Understand Wound Care:
Incision & Drainage Demonstration
Commentary by Dr. Japa Volchok
This demonstration is a brief hands-on demonstration using a chicken breast model to demonstrate incision and drainage of an abscess. We will be demonstrating the technique, some of the commonly used instruments and discussing the indications and potential complications.
Several instruments that may be useful in incision and drainage of an abscess include a number 15 blade scalpel, as well as a suture removal kit with disposable scissors and forceps. In addition, a local anesthetic such as 1% lidocaine and appropriate syringe and needle will be necessary to adequately anesthetize the skin and underlying structures.
When performing an incision and drainage adequate anesthesia is necessary to relieve pain. An abscess cavity and environment is inherently acidic and anesthetic is not as effective as in a non-abscess area.
When performing an incision and drainage after adequate anesthesia has been achieved, and the skin has been cleansed with an anti-microbial agent, an approximately one centimeter to a half centimeter incision is made, at the pointing or most fluctuant area of the abscess. The fluid and pus is then expressed from the wound. The incision can be increased to adequately drain the abscess. It is more important that the incision in the skin and into the underlying subcutaneous space where the abscess has accumulated is of adequate size to produce drainage. Often it is indicated to place a small wick within the opening to prevent immediate re-closure of the skin as re-epithelialization can occur within 24 hours and the abscess can re-accumulate.
Abscesses of long duration often times have loculation or multiple pockets within the cavity. These will need to be broken up using a digit or in this particular demonstration, using scissors and forceps. Insert the scissors and spread circumferentially around the abscess cavity to break up any smaller pockets that are remaining. And, express any remaining pus.

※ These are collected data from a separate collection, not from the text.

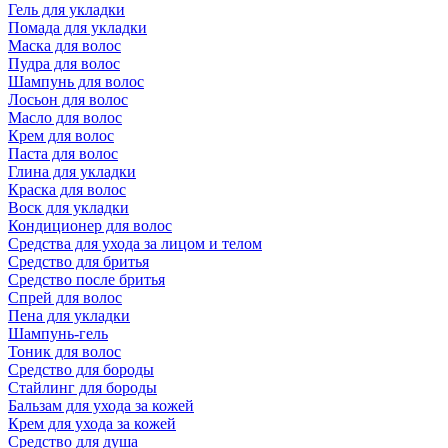
Гель для укладки
Помада для укладки
Маска для волос
Пудра для волос
Шампунь для волос
Лосьон для волос
Масло для волос
Крем для волос
Паста для волос
Глина для укладки
Краска для волос
Воск для укладки
Кондиционер для волос
Средства для ухода за лицом и телом
Средство для бритья
Средство после бритья
Спрей для волос
Пена для укладки
Шампунь-гель
Тоник для волос
Средство для бороды
Стайлинг для бороды
Бальзам для ухода за кожей
Крем для ухода за кожей
Средство для душа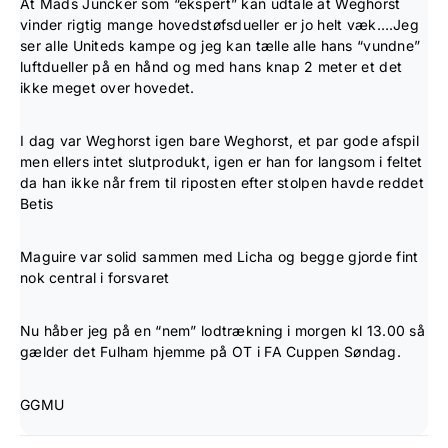
At Mads Juncker som “ekspert” kan udtale at Weghorst
vinder rigtig mange hovedstøfsdueller er jo helt væk….Jeg
ser alle Uniteds kampe og jeg kan tælle alle hans “vundne”
luftdueller på en hånd og med hans knap 2 meter et det
ikke meget over hovedet.
I dag var Weghorst igen bare Weghorst, et par gode afspil
men ellers intet slutprodukt, igen er han for langsom i feltet
da han ikke når frem til riposten efter stolpen havde reddet
Betis
Maguire var solid sammen med Licha og begge gjorde fint
nok central i forsvaret
Nu håber jeg på en “nem” lodtrækning i morgen kl 13.00 så
gælder det Fulham hjemme på OT i FA Cuppen Søndag.
GGMU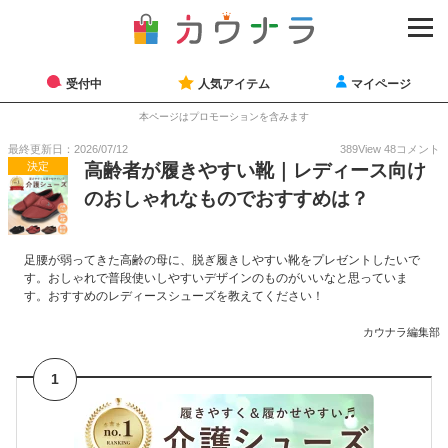
受付中
人気アイテム
マイページ
本ページはプロモーションを含みます
最終更新日：2026/07/12
389
View
48
コメント
決定
高齢者が履きやすい靴｜レディース向け
のおしゃれなものでおすすめは？
足腰が弱ってきた高齢の母に、脱ぎ履きしやすい靴をプレゼントしたいで
す。おしゃれで普段使いしやすいデザインのものがいいなと思っていま
す。おすすめのレディースシューズを教えてください！
カウナラ編集部
1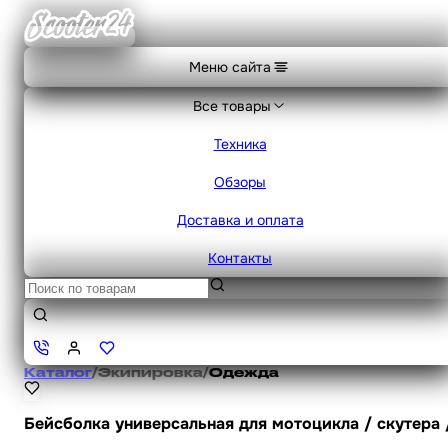
Меню сайта
Все товары
Техника
Обзоры
Доставка и оплата
Контакты
Каталог
/
Экипировка
/
Одежда
Бейсболка универсальная для мотоцикла / скутера 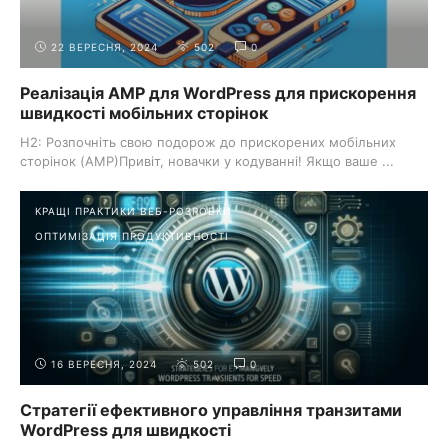
22 ВЕРЕСНЯ, 2024
502
0
Реалізація AMP для WordPress для прискорення
швидкості мобільних сторінок
H2: Розпочніть свою подорож до прискорених мобільних
сторінок (AMP)Привіт, новачки у кодуванні! Якщо ваше ...
КРАЩІ ПРАКТИКИ ВЕБ-РОЗРОБКИ
ОПТИМІЗАЦІЯ ПРОДУКТИВНОСТІ
16 ВЕРЕСНЯ, 2024
502
0
Стратегії ефективного управління транзитами
WordPress для швидкості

An abscess frequently occurs when a superficial skin infection extends into the subcutaneous space and begins to accumulate with neutrophils and bacterial debris. This is essentially what is commonly known as pus.
Without adequate drainage of this space, the antibiotics that the patient may be placed on, do not reach the area where the bacteria are growing and the abscess can continue to extend and further propagate the infection.